Reklamy świetlne dywizji SS Gallizien we Lwowie

Przewodniczący Służby Bezpieczeństwa Ukrainy Walentyn Naływajczenko uważa za uzasadnione rozmieszczenie we Lwowie przez ogólnoukraiński związek "Swoboda" reklamy świetlnej z napisem "Ukraińska dywizja "Galicja". Oni bronili Ukrainy" i podkreśla, że Ukraina nie narusza żadnych międzynarodowych zobowiązań w związku z tym. Jak informuje korespondent UNIAN, o tym przewodniczący SBU oświadczył 27 kwietnia w Kijowie, odpowiadając na pytanie dziennikarzy.

Według słów Naływajczenki, ta reklama została zamówiona przez OZ „Swoboda" i radę miejską Lwowa przyznała koncesję na ich ustalanie pod koniec 2008 roku.

"Dlatego SBU w żaden sposób nie wtrącała się, ponieważ tam nie było żadnych naruszeń międzynarodowych zobowiązań Ukrainy, a rezonans powstał dlatego, że rosyjskie media w sposób nieprawdziwy podali, co przedstawiają te reklamy. Tam nie było żadnych SS, żadnych innych apelów" - powiedział Walentyn Naływajczenko.

Jak informował ZAXID.NET, lwowscy komuniści zwrócili się do Sekretarza Generalnego ONZ i Prezydenta Ukrainy z wymaganiem pociągnąć do odpowiedzialności urzędników Lwowskiej Rady Miejskiej i agencji reklamowej ALTER w związku z tym, że "niedawno we Lwowie na bannerach agencji reklamowej ALTER V rozmieszczono reklamowe plakaty, które wychwalały dywizję SS "Galicja".

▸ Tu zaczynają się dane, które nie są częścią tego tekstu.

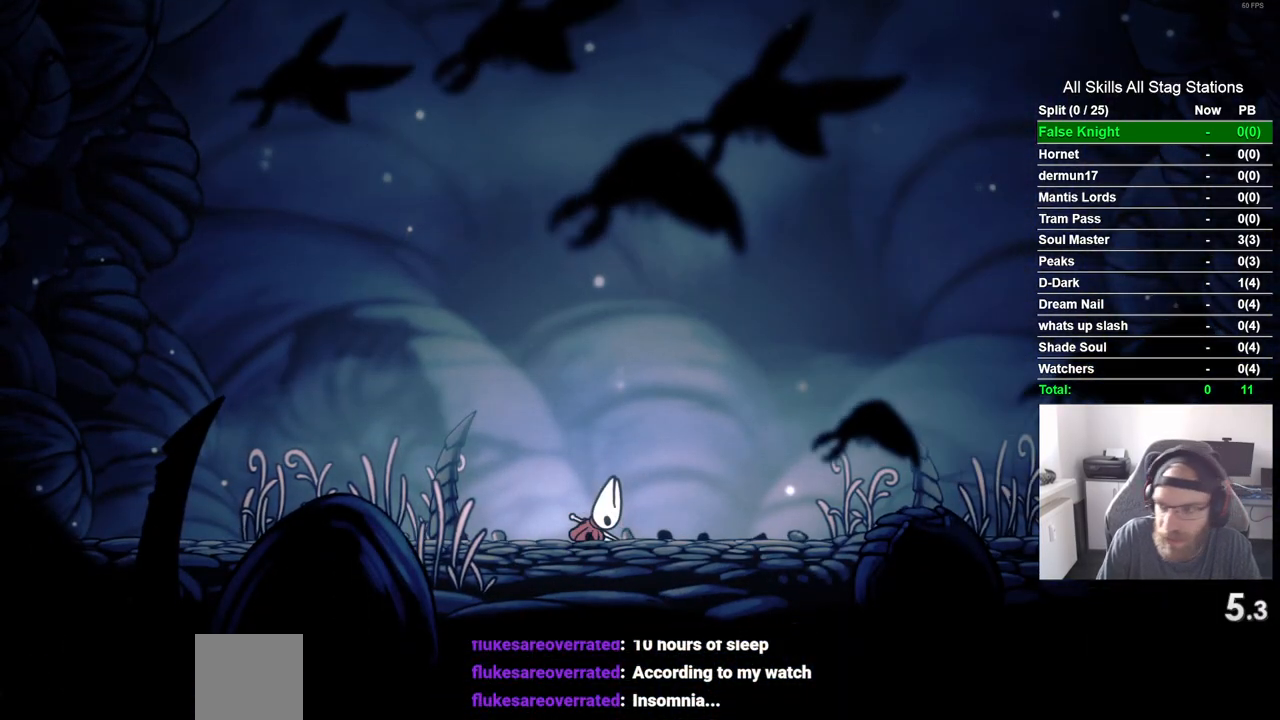
{"buttons": [], "left_stick": "center", "right_stick": "center", "events": [[67, "CROSS", "down"], [200, "CROSS", "up"], [300, "CROSS", "down"], [417, "CROSS", "up"]]}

Kierownik zarządu polityki zewnętrznej Lwowskiej Rady Miejskiej Ostap Procyk dziś, 27 kwietnia, zawiadomił UNIAN, że bandery wisiały we Lwowie od 1 do 20 kwietnia i były zdjęte, ponieważ skończył się termin reklamy społecznej.

Należy jednak przypomnieć że MTW W Norymberdze uznał wszystkie formacje SS za zbrodnicze oraz przestępcze i są ścigane prawnie na całym świecie z wyjątkiem Ukrainy ze względu na odradzający się tam ruch neofaszystowski i postbanderowski, którego przedstawiciele są "legalnie w parlamencie ukraińskim."